Here are four other popular science books, each giving a detailed account of one topic of this chapter. I list them in the chronological order in which their topic took centre-stage in cosmology, which mostly corresponds to the topics’ order in this chapter’s sections.
- Singh, Simon. The Big Bang: The Origin of the Universe. Fourth Estate, 2004. This focuses on how the standard Big Bang cosmological model was confirmed by about 1980, largely as a result of the discovery of the CMB (cf. section 2).
- Guth, Alan. The Inflationary Universe: The Quest for a New Theory of Cosmic Origins. Penguin, 1998. This masterpiece of popular science is by one of the inventors of inflationary cosmology (and so also an advocate of the multiverse) (cf. section 3).
- Greene, Brian. The Elegant Universe: Superstrings, Hidden Dimensions and the Quest for the Ultimate Theory. Random House, 1999. This is an excellent exposition of string theory, though without emphasis on the “landscape” of many vacuum states (cf. section 4).
- Hertog, Thomas. On the Origin of Time. Penguin, 2023. This focuses on quantum cosmology, including times even earlier than the putative inflationary epoch, and therefore, on the no-boundary proposal for the initial state of the cosmos, mentioned in section 1.
A Cautionary Note on “Nothing”
This last topic, the initial state of the cosmos, prompts me to issue a warning.
Recall (from this chapter’s preamble and section 1) that in physics, “vacuum” does not mean “nothing” or “no physical system.” It means “state of lowest energy” (hence the synonym “ground state”). There is a widespread tendency in popular physics books, even by physicists, to forget this, and thereby to suggest that by postulating a vacuum state as the initial state of the cosmos, we can explain the creation of the cosmos—out of nothing! In this widespread but pernicious mistake, the phrase “vacuum fluctuation” gets abused similarly to “vacuum” state.
So far as I know, the most egregious example of this mistake is L. Krauss’ The Universe from Nothing (Free Press, 2011)—which I therefore do not recommend.

* * * * * * * * *

From the cosmology reading list, write out the part that opens with the words containing "- Guth, Alan." and closes with "(cf. section 4).", swapping "masterpiece" for "classic". The items have nothing to do with the cosmology reading list.

* * * * * * * * *

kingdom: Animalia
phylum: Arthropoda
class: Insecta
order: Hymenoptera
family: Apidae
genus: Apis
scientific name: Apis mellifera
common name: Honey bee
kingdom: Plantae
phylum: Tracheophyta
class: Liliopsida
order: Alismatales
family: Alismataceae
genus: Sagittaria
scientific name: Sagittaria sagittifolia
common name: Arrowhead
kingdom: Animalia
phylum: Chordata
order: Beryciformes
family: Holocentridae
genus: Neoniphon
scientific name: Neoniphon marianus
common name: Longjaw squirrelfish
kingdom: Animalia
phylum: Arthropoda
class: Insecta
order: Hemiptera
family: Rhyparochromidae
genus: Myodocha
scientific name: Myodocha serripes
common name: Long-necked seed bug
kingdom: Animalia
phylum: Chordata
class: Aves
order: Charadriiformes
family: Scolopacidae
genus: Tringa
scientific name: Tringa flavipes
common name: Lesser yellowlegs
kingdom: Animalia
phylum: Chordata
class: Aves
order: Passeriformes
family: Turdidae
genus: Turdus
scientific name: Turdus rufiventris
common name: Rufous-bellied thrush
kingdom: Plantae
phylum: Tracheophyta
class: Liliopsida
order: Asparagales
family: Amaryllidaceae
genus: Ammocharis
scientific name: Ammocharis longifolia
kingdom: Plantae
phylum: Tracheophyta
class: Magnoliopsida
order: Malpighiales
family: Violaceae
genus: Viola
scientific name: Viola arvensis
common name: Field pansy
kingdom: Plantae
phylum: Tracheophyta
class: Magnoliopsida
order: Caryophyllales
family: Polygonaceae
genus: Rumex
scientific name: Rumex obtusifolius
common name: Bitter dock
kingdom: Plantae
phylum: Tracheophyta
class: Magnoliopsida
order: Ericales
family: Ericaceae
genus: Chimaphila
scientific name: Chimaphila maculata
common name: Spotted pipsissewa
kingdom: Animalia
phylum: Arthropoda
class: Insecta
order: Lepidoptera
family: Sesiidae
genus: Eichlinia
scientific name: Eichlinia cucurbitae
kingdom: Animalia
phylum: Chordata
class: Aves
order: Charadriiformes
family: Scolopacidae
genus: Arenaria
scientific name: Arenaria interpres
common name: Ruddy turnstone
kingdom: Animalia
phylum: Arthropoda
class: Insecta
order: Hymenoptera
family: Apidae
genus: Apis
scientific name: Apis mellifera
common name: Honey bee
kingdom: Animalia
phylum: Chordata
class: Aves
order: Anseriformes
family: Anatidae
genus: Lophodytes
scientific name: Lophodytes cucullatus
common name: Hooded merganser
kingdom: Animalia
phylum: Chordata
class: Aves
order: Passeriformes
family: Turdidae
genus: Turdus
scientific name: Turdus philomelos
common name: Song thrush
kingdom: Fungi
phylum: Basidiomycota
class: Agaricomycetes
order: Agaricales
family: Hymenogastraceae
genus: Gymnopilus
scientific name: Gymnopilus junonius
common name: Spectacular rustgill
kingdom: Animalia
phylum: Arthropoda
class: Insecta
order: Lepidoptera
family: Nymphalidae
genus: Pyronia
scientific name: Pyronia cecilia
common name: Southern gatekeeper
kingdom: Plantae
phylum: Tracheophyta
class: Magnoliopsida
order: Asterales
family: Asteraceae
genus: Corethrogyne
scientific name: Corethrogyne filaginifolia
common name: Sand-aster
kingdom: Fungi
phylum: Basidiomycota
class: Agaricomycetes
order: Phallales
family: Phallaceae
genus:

* * * * * * * * *

**RESULT OF THE TASK:**
- Guth, Alan. The Inflationary Universe: The Quest for a New Theory of Cosmic Origins. Penguin, 1998. This classic of popular science is by one of the inventors of inflationary cosmology (and so also an advocate of the multiverse) (cf. section 3).
- Greene, Brian. The Elegant Universe: Superstrings, Hidden Dimensions and the Quest for the Ultimate Theory. Random House, 1999. This is an excellent exposition of string theory, though without emphasis on the “landscape” of many vacuum states (cf. section 4).